At least one institutional investor in TCW Asset Management Co.'s embattled Special Mortgage Credit Funds I and II has decided to move on.
The $4.2 billion Fairfax County (Va.) Retirement Systems chose Feb. 18 to liquidate its $62 million total in the SMCF I and II strategies, Larry Swartz, chief investment officer, said in a telephone interview.
“We got most of the upside (out of the investment) that we were going to get,” he said.
Mr. Swartz said the decision was based on “our analysis of the market and how far those securities have appreciated recently.” The retirement system made its first investment to the SMCF Fund I in July 2007; it invested in Fund II in October 2008.
The Fairfax County system made its decision one day before the Feb. 19 deadline set by TCW to remain in the funds, which had been managed by Jeffrey Gundlach. Mr. Gundlach, chief investment officer and chairman of TCW's multistrategy fixed-income committee, was ousted by TCW on Dec. 4.
The decision followed a highly public battle between TCW and Mr. Gundlach, who subsequently launched his own firm, DoubleLine Capital LP, Los Angeles, with former TCW employees.
Mr. Gundlach's departure triggered the “key-man” provision, requiring TCW to find a new manager to run the funds. Specialist portfolio managers from TCW and Los-Angeles-based Metropolitan West Asset Management LLC were chosen to oversee the investments, according to a letter sent to limited partners of the two funds.
Those who remained in the fund were to receive reduced management fees — dropping to 1% from 2% — and a reduced carried interest percentage — dropping to 5% from 20%. They also could keep their investment or add more to it. TCW also said it is shortening the term of the fund to Feb. 28, 2013, compared with the original term of July 10, 2015. Those choosing to stay also will have the option to liquidate after 18 months, according to a letter sent to limited partners on Jan. 25.
Some investors decided earlier to stay with TCW.

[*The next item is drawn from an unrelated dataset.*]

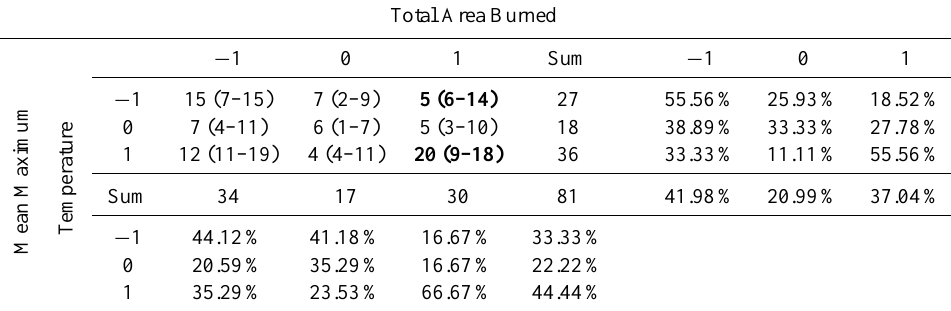
Table 2. Cross-tabulation results between burned area and mean maximum air temperature. Monte Carlo randomization confidence limits are noted in parentheses. Values in bold are statistically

“We are comfortable that the new portfolio managers are fully capable of responsibly managing an orderly wind-down of the portfolios,” Michael Sacks, CEO of Grosvenor Capital Management LP, Chicago, said in a Feb. 5 letter to Grosvenor clients with exposure to the two funds. The letter said the decision was made after an extensive evaluation of the MetWest team.
“The significant reductions in the management and incentive fees are meaningful economic benefits, while the termination of the investment period and reduced duration of the term of the funds are important changes that improve liquidity and align the investment horizon of the portfolios with our view of the opportunity set,” the letter said.
It could not immediately be learned how much exposure Grosvenor clients had to the two funds. Mr. Sacks did not return calls.
Neil Rue, managing director of Portland, Ore.-based Pension Consulting Alliance Inc., said in a telephone interview two days before the deadline that he was not aware of a single client moving to DoubleLine from TCW.
“Clients that wanted to exit have already done so,” he said.
Mr. Rue declined to disclose how many clients decided to stay with TCW, but noted the $11.8 billion Kansas Public Employees' Retirement System, Topeka, dropped the firm in January because of the key-man provision.
“KPERS pulled assets out of TCW because they had retained Gundlach's team, and Gundlach's team was no longer there,” Mr. Rue said. The Kansas fund had $463 million in TCW exposure in core-plus fixed income, not in the two mortgage credit funds. Trustees are expected to discuss next month what to do with the money that had been managed by TCW.